• Exercise requirements
How many of the lines below contain the string "trọng"? Reply with only the number.

• Data shown

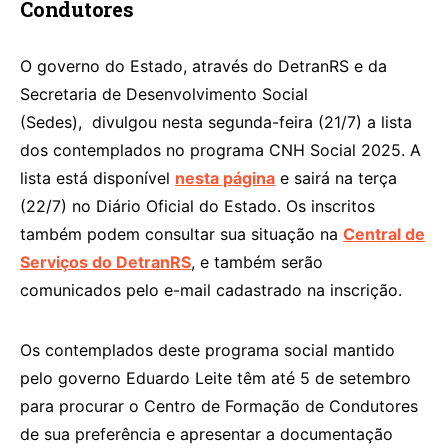
Condutores
O governo do Estado, através do DetranRS e da
Secretaria de Desenvolvimento Social
(Sedes), divulgou nesta segunda-feira (21/7) a lista
dos contemplados no programa CNH Social 2025. A
lista está disponível
nesta página
e sairá na terça
(22/7) no Diário Oficial do Estado. Os inscritos
também podem consultar sua situação na
Central de
Serviços do DetranRS
, e também serão
comunicados pelo e-mail cadastrado na inscrição.
Os contemplados deste programa social mantido
pelo governo Eduardo Leite têm até 5 de setembro
para procurar o Centro de Formação de Condutores
de sua preferência e apresentar a documentação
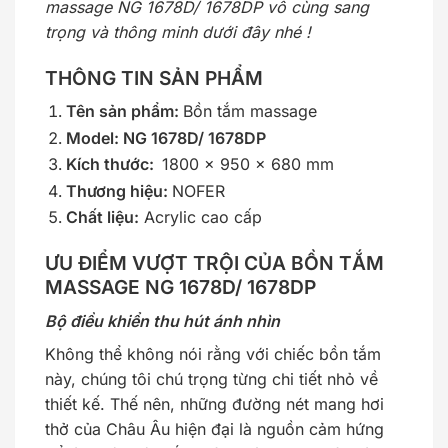
massage NG 1678D/ 1678DP vô cùng sang
trọng và thông minh dưới đây nhé !
THÔNG TIN SẢN PHẨM
Tên sản phẩm:
Bồn tắm massage
Model: NG 1678D/ 1678DP
Kích thước:
1800 x 950 x 680 mm
Thương hiệu:
NOFER
Chất liệu:
Acrylic cao cấp
ƯU ĐIỂM VƯỢT TRỘI CỦA BỒN TẮM
MASSAGE NG 1678D/ 1678DP
Bộ điều khiển thu hút ánh nhìn
Không thể không nói rằng với chiếc bồn tắm
này, chúng tôi chú trọng từng chi tiết nhỏ về
thiết kế. Thế nên, những đường nét mang hơi
thở của Châu Âu hiện đại là nguồn cảm hứng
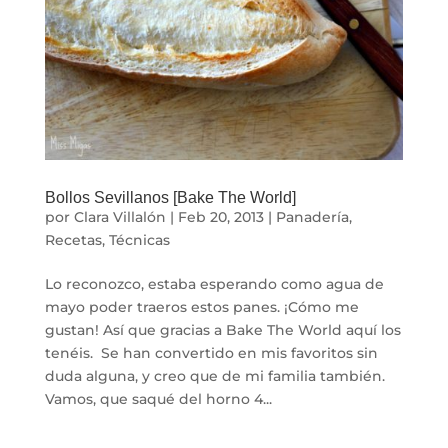
Bollos Sevillanos [Bake The World]
por
Clara Villalón
|
Feb 20, 2013
|
Panadería
,
Recetas
,
Técnicas
Lo reconozco, estaba esperando como agua de
mayo poder traeros estos panes. ¡Cómo me
gustan! Así que gracias a Bake The World aquí los
tenéis. Se han convertido en mis favoritos sin
duda alguna, y creo que de mi familia también.
Vamos, que saqué del horno 4...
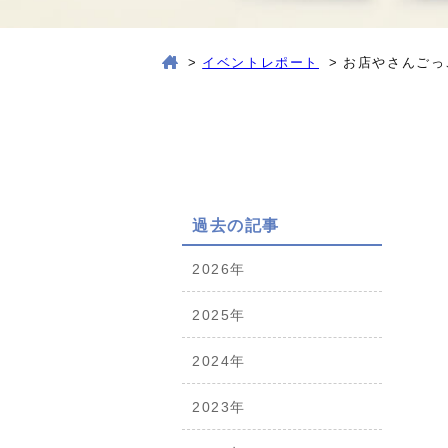
>
イベントレポート
>
お店やさんごっ
過去の記事
2026年
2025年
2024年
2023年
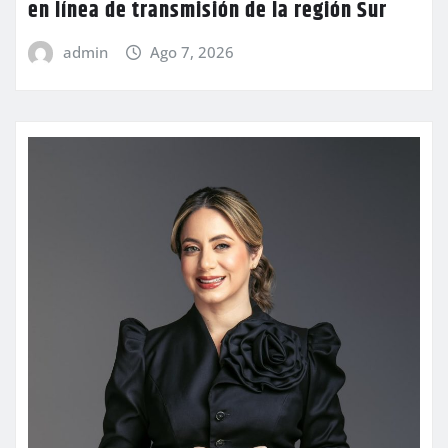
en línea de transmisión de la región Sur
admin
Ago 7, 2026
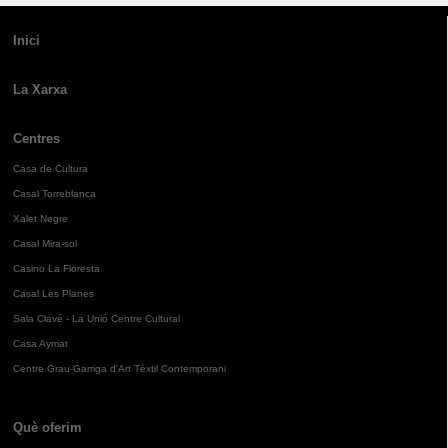
Inici
La Xarxa
Centres
Casa de Cultura
Casal Torreblanca
Xalet Negre
Casal Mira-sol
Casino La Floresta
Casal Les Planes
Sala Clavé - La Unió Centre Cultural
Casa Aymat
Centre Grau-Garriga d'Art Tèxtil Contemporani
Què oferim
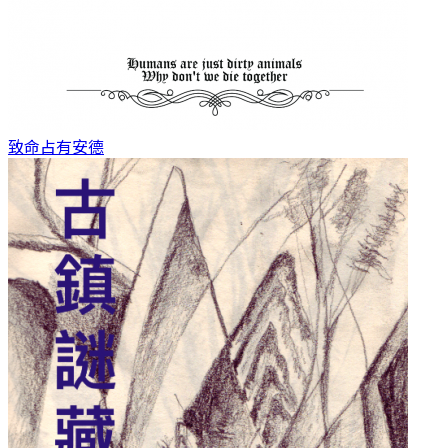
致命占有
安德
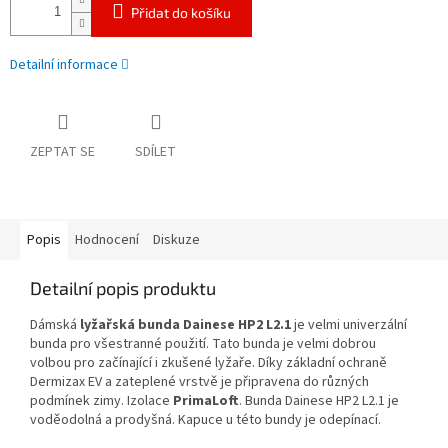
Přidat do košíku
Detailní informace
ZEPTAT SE
SDÍLET
Popis
Hodnocení
Diskuze
Detailní popis produktu
Dámská
lyžařská bunda Dainese HP2 L2.1
je velmi univerzální
bunda pro všestranné použití. Tato bunda je velmi dobrou
volbou pro začínající i zkušené lyžaře. Díky základní ochraně
Dermizax EV a zateplené vrstvě je připravena do různých
podmínek zimy. Izolace
PrimaLoft
. Bunda Dainese HP2 L2.1 je
voděodolná a prodyšná. Kapuce u této bundy je odepínací.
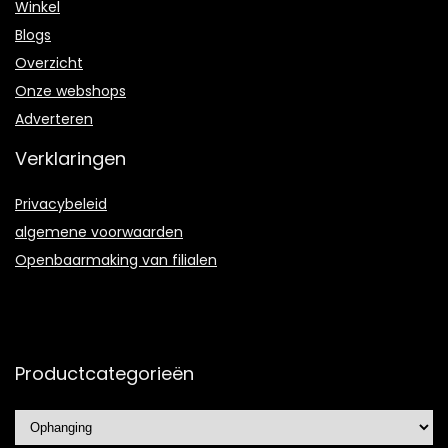
Winkel
Blogs
Overzicht
Onze webshops
Adverteren
Verklaringen
Privacybeleid
algemene voorwaarden
Openbaarmaking van filialen
Productcategorieën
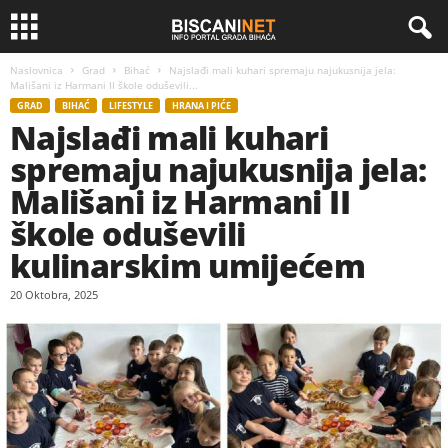
Naslovnica
Grad
Bihać
Najslađi mali kuhari spremaju najukusnija jela:
Mališani iz Harmani II škole oduševili...
GRAD
BIHAĆ
LIFESTYLE
HRANA I PIĆE
Najslađi mali kuhari
spremaju najukusnija jela:
Mališani iz Harmani II
škole oduševili
kulinarskim umijećem
20 Oktobra, 2025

• Response to the exercise
2